> [TASK DETAILS]: Please quote exactly the lines below from the line containing "100% uptime" to the line containing "Más de 88.000 seguidores en redes sociales.", both lines included, and nothing else.

> [Page-level text extractions]:
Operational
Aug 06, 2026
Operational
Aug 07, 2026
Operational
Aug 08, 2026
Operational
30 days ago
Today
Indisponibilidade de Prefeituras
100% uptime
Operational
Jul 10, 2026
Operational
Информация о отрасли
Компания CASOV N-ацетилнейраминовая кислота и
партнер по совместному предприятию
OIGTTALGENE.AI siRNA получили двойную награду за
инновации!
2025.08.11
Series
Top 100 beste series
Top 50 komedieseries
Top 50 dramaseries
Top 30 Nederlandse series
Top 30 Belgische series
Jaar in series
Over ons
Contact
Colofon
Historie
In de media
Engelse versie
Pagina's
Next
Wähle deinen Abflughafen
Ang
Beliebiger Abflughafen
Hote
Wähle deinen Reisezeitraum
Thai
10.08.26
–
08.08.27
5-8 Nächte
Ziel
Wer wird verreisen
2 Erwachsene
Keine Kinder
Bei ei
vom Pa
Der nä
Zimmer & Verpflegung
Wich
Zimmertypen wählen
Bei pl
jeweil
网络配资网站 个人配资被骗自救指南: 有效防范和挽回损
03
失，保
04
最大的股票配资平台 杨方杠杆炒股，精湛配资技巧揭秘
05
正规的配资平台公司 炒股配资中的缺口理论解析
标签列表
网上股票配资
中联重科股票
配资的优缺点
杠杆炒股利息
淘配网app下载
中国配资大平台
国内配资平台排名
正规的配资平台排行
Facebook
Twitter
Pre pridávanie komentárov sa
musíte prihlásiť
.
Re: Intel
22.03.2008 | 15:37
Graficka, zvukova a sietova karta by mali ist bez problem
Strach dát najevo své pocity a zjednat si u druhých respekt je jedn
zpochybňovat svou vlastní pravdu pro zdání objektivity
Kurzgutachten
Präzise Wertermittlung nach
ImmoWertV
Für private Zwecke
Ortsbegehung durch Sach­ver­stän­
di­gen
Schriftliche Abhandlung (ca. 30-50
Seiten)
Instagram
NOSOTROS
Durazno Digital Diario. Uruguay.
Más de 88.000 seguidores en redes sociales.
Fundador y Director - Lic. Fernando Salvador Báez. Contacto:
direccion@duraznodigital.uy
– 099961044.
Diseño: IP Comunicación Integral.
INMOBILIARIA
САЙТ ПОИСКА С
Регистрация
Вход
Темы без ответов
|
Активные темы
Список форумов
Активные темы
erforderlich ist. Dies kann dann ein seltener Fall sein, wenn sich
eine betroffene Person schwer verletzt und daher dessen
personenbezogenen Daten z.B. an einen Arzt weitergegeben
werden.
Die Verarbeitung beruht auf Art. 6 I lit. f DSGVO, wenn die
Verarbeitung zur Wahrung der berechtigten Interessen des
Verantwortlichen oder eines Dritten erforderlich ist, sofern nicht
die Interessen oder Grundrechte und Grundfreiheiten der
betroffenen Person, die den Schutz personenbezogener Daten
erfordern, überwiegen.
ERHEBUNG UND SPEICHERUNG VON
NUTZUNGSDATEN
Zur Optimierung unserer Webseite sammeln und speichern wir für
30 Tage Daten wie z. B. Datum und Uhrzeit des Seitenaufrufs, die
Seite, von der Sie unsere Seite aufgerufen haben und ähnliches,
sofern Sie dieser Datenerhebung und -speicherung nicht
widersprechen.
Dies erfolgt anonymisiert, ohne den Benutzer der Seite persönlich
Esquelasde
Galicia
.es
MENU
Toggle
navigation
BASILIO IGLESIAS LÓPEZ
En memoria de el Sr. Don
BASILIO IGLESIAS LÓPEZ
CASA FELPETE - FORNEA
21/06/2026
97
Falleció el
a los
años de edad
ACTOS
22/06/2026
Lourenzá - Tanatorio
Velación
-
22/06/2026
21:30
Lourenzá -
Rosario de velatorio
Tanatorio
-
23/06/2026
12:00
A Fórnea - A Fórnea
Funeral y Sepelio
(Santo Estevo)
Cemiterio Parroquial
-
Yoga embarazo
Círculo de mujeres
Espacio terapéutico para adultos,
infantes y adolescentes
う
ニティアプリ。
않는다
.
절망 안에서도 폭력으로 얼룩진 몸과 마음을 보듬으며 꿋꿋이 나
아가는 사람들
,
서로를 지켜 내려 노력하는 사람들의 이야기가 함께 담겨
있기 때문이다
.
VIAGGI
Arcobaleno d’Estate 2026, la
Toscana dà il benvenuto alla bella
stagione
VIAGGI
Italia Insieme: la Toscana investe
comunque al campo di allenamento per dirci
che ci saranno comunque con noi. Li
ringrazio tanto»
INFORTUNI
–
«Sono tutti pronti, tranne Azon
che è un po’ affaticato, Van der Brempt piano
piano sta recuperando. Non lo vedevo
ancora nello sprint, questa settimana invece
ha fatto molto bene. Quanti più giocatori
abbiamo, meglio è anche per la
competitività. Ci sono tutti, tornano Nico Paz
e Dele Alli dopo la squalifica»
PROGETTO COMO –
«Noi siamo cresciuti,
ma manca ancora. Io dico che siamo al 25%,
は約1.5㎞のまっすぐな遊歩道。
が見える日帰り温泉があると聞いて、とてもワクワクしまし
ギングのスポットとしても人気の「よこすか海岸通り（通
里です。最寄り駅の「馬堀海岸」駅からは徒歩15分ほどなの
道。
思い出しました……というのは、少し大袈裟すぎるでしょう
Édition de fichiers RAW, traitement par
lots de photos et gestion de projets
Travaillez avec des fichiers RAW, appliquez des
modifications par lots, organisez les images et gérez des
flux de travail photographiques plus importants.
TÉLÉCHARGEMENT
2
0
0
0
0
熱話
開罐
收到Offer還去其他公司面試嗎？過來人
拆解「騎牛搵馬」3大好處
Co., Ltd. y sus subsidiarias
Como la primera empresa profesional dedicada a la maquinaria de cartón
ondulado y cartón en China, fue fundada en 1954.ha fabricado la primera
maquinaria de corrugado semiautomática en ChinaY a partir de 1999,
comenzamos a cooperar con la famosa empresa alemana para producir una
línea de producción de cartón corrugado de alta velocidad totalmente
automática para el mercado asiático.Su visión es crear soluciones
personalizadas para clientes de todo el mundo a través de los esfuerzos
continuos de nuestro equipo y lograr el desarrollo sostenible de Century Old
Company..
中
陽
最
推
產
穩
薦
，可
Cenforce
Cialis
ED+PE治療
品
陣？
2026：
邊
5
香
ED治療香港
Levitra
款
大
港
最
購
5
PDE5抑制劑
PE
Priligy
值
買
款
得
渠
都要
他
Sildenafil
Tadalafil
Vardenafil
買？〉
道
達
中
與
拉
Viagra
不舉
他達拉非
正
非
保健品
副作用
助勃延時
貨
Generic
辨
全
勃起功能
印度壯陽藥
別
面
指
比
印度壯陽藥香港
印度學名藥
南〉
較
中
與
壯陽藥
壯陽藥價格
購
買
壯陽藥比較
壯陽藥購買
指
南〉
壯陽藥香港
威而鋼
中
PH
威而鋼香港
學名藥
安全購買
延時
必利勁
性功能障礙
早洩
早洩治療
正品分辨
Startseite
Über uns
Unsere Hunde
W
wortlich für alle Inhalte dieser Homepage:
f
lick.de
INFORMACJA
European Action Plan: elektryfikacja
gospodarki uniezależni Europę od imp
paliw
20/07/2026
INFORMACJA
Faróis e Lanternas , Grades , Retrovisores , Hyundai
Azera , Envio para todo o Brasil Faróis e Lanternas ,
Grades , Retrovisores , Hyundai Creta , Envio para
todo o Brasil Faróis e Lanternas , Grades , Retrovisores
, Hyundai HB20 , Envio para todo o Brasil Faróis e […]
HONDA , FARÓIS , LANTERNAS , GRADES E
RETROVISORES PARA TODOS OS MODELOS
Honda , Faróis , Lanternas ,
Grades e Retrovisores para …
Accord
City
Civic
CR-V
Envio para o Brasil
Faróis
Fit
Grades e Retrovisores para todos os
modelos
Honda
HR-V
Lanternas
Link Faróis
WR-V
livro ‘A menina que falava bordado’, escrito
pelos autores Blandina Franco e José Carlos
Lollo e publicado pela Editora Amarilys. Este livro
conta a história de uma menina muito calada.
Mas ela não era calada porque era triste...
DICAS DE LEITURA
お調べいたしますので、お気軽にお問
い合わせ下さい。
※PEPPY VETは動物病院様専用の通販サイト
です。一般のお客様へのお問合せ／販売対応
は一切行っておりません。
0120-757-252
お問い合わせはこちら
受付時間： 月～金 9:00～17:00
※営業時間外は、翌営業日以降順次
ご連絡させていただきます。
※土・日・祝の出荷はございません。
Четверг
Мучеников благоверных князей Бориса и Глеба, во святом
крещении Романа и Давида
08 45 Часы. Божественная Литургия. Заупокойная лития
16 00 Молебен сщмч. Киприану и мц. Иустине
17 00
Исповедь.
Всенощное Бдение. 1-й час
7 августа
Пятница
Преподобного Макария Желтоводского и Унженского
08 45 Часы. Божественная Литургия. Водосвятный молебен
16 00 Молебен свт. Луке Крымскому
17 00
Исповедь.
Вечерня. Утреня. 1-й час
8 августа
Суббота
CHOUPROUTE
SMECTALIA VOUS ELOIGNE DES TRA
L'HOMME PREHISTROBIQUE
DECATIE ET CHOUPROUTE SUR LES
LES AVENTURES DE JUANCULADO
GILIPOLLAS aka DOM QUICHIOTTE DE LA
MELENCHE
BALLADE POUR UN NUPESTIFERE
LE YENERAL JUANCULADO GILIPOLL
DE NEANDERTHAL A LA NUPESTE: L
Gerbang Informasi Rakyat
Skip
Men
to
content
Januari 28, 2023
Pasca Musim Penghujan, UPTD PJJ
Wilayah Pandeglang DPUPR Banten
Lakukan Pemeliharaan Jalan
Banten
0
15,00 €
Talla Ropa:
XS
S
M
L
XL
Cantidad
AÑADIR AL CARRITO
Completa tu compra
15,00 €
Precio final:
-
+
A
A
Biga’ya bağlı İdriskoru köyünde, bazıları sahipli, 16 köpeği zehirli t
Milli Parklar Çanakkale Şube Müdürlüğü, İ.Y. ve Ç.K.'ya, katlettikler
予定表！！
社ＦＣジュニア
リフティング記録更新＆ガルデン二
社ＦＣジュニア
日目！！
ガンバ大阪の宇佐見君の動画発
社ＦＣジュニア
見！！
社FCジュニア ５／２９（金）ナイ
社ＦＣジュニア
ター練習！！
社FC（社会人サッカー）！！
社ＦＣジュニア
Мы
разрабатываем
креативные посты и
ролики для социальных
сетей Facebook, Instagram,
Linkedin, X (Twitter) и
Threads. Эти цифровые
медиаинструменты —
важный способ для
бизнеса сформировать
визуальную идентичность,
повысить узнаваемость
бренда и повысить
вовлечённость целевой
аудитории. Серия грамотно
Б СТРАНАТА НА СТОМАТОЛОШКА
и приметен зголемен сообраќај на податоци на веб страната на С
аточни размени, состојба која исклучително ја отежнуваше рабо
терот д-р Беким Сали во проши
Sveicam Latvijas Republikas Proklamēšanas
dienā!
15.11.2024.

> [RESPONSE BELOW]:
100% uptime
Operational
Jul 10, 2026
Operational
Информация о отрасли
Компания CASOV N-ацетилнейраминовая кислота и
партнер по совместному предприятию
OIGTTALGENE.AI siRNA получили двойную награду за
инновации!
2025.08.11
Series
Top 100 beste series
Top 50 komedieseries
Top 50 dramaseries
Top 30 Nederlandse series
Top 30 Belgische series
Jaar in series
Over ons
Contact
Colofon
Historie
In de media
Engelse versie
Pagina's
Next
Wähle deinen Abflughafen
Ang
Beliebiger Abflughafen
Hote
Wähle deinen Reisezeitraum
Thai
10.08.26
–
08.08.27
5-8 Nächte
Ziel
Wer wird verreisen
2 Erwachsene
Keine Kinder
Bei ei
vom Pa
Der nä
Zimmer & Verpflegung
Wich
Zimmertypen wählen
Bei pl
jeweil
网络配资网站 个人配资被骗自救指南: 有效防范和挽回损
03
失，保
04
最大的股票配资平台 杨方杠杆炒股，精湛配资技巧揭秘
05
正规的配资平台公司 炒股配资中的缺口理论解析
标签列表
网上股票配资
中联重科股票
配资的优缺点
杠杆炒股利息
淘配网app下载
中国配资大平台
国内配资平台排名
正规的配资平台排行
Facebook
Twitter
Pre pridávanie komentárov sa
musíte prihlásiť
.
Re: Intel
22.03.2008 | 15:37
Graficka, zvukova a sietova karta by mali ist bez problem
Strach dát najevo své pocity a zjednat si u druhých respekt je jedn
zpochybňovat svou vlastní pravdu pro zdání objektivity
Kurzgutachten
Präzise Wertermittlung nach
ImmoWertV
Für private Zwecke
Ortsbegehung durch Sach­ver­stän­
di­gen
Schriftliche Abhandlung (ca. 30-50
Seiten)
Instagram
NOSOTROS
Durazno Digital Diario. Uruguay.
Más de 88.000 seguidores en redes sociales.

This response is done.